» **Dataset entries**
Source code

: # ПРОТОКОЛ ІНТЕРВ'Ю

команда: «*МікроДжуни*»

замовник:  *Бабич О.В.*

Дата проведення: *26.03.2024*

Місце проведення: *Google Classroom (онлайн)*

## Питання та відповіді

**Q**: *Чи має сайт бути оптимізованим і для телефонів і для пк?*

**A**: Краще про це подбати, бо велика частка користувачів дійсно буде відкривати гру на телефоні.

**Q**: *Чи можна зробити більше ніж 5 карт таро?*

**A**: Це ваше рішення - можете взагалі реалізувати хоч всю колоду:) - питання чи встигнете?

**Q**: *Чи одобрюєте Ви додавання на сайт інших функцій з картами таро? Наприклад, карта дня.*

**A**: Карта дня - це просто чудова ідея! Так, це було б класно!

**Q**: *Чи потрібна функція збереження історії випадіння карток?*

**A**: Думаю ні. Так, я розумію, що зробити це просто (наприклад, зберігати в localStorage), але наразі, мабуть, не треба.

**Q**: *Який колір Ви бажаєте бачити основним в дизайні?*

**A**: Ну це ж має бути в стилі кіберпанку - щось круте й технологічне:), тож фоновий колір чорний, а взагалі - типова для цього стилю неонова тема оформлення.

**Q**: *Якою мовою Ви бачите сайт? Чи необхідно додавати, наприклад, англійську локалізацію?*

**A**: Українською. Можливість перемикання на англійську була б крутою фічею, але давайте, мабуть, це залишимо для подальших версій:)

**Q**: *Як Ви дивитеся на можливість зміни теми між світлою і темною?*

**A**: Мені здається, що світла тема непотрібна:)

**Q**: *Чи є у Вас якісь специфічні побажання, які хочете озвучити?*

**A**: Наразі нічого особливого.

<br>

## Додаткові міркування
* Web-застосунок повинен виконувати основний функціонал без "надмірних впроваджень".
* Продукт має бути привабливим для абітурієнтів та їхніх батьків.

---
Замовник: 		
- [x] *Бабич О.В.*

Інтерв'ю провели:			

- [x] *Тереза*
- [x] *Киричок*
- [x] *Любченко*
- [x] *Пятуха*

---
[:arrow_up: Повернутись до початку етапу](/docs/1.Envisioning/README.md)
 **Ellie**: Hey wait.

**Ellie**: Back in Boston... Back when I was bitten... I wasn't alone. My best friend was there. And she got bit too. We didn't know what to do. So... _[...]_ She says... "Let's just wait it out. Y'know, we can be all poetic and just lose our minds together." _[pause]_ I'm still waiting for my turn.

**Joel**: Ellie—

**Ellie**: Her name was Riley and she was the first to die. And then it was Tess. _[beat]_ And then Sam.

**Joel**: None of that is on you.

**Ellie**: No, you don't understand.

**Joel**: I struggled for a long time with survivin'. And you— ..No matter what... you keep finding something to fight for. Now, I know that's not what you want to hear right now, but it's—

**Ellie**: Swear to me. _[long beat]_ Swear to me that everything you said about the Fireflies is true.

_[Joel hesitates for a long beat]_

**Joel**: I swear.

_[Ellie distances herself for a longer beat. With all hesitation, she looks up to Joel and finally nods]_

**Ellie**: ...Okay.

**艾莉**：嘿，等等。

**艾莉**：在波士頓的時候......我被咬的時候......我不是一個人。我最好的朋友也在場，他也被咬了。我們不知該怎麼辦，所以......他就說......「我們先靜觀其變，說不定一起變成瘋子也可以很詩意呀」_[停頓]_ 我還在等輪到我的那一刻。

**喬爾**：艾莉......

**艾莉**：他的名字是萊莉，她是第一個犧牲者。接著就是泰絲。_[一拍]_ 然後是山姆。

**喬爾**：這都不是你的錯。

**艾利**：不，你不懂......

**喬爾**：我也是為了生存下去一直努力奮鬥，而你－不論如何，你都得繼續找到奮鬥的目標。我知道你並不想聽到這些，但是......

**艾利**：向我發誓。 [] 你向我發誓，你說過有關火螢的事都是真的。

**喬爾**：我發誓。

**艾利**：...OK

» **Exercise aim**
Print all records shown above, word for word.

» **Written reply**
Source code

: # ПРОТОКОЛ ІНТЕРВ'Ю

команда: «*МікроДжуни*»

замовник:  *Бабич О.В.*

Дата проведення: *26.03.2024*

Місце проведення: *Google Classroom (онлайн)*

## Питання та відповіді

**Q**: *Чи має сайт бути оптимізованим і для телефонів і для пк?*

**A**: Краще про це подбати, бо велика частка користувачів дійсно буде відкривати гру на телефоні.

**Q**: *Чи можна зробити більше ніж 5 карт таро?*

**A**: Це ваше рішення - можете взагалі реалізувати хоч всю колоду:) - питання чи встигнете?

**Q**: *Чи одобрюєте Ви додавання на сайт інших функцій з картами таро? Наприклад, карта дня.*

**A**: Карта дня - це просто чудова ідея! Так, це було б класно!

**Q**: *Чи потрібна функція збереження історії випадіння карток?*

**A**: Думаю ні. Так, я розумію, що зробити це просто (наприклад, зберігати в localStorage), але наразі, мабуть, не треба.

**Q**: *Який колір Ви бажаєте бачити основним в дизайні?*

**A**: Ну це ж має бути в стилі кіберпанку - щось круте й технологічне:), тож фоновий колір чорний, а взагалі - типова для цього стилю неонова тема оформлення.

**Q**: *Якою мовою Ви бачите сайт? Чи необхідно додавати, наприклад, англійську локалізацію?*

**A**: Українською. Можливість перемикання на англійську була б крутою фічею, але давайте, мабуть, це залишимо для подальших версій:)

**Q**: *Як Ви дивитеся на можливість зміни теми між світлою і темною?*

**A**: Мені здається, що світла тема непотрібна:)

**Q**: *Чи є у Вас якісь специфічні побажання, які хочете озвучити?*

**A**: Наразі нічого особливого.

<br>

## Додаткові міркування
* Web-застосунок повинен виконувати основний функціонал без "надмірних впроваджень".
* Продукт має бути привабливим для абітурієнтів та їхніх батьків.

---
Замовник: 		
- [x] *Бабич О.В.*

Інтерв'ю провели:			

- [x] *Тереза*
- [x] *Киричок*
- [x] *Любченко*
- [x] *Пятуха*

---
[:arrow_up: Повернутись до початку етапу](/docs/1.Envisioning/README.md)
 **Ellie**: Hey wait.

**Ellie**: Back in Boston... Back when I was bitten... I wasn't alone. My best friend was there. And she got bit too. We didn't know what to do. So... _[...]_ She says... "Let's just wait it out. Y'know, we can be all poetic and just lose our minds together." _[pause]_ I'm still waiting for my turn.

**Joel**: Ellie—

**Ellie**: Her name was Riley and she was the first to die. And then it was Tess. _[beat]_ And then Sam.

**Joel**: None of that is on you.

**Ellie**: No, you don't understand.

**Joel**: I struggled for a long time with survivin'. And you— ..No matter what... you keep finding something to fight for. Now, I know that's not what you want to hear right now, but it's—

**Ellie**: Swear to me. _[long beat]_ Swear to me that everything you said about the Fireflies is true.

_[Joel hesitates for a long beat]_

**Joel**: I swear.

_[Ellie distances herself for a longer beat. With all hesitation, she looks up to Joel and finally nods]_

**Ellie**: ...Okay.

**艾莉**：嘿，等等。

**艾莉**：在波士頓的時候......我被咬的時候......我不是一個人。我最好的朋友也在場，他也被咬了。我們不知該怎麼辦，所以......他就說......「我們先靜觀其變，說不定一起變成瘋子也可以很詩意呀」_[停頓]_ 我還在等輪到我的那一刻。

**喬爾**：艾莉......

**艾莉**：他的名字是萊莉，她是第一個犧牲者。接著就是泰絲。_[一拍]_ 然後是山姆。

**喬爾**：這都不是你的錯。

**艾利**：不，你不懂......

**喬爾**：我也是為了生存下去一直努力奮鬥，而你－不論如何，你都得繼續找到奮鬥的目標。我知道你並不想聽到這些，但是......

**艾利**：向我發誓。 [] 你向我發誓，你說過有關火螢的事都是真的。

**喬爾**：我發誓。

**艾利**：...OK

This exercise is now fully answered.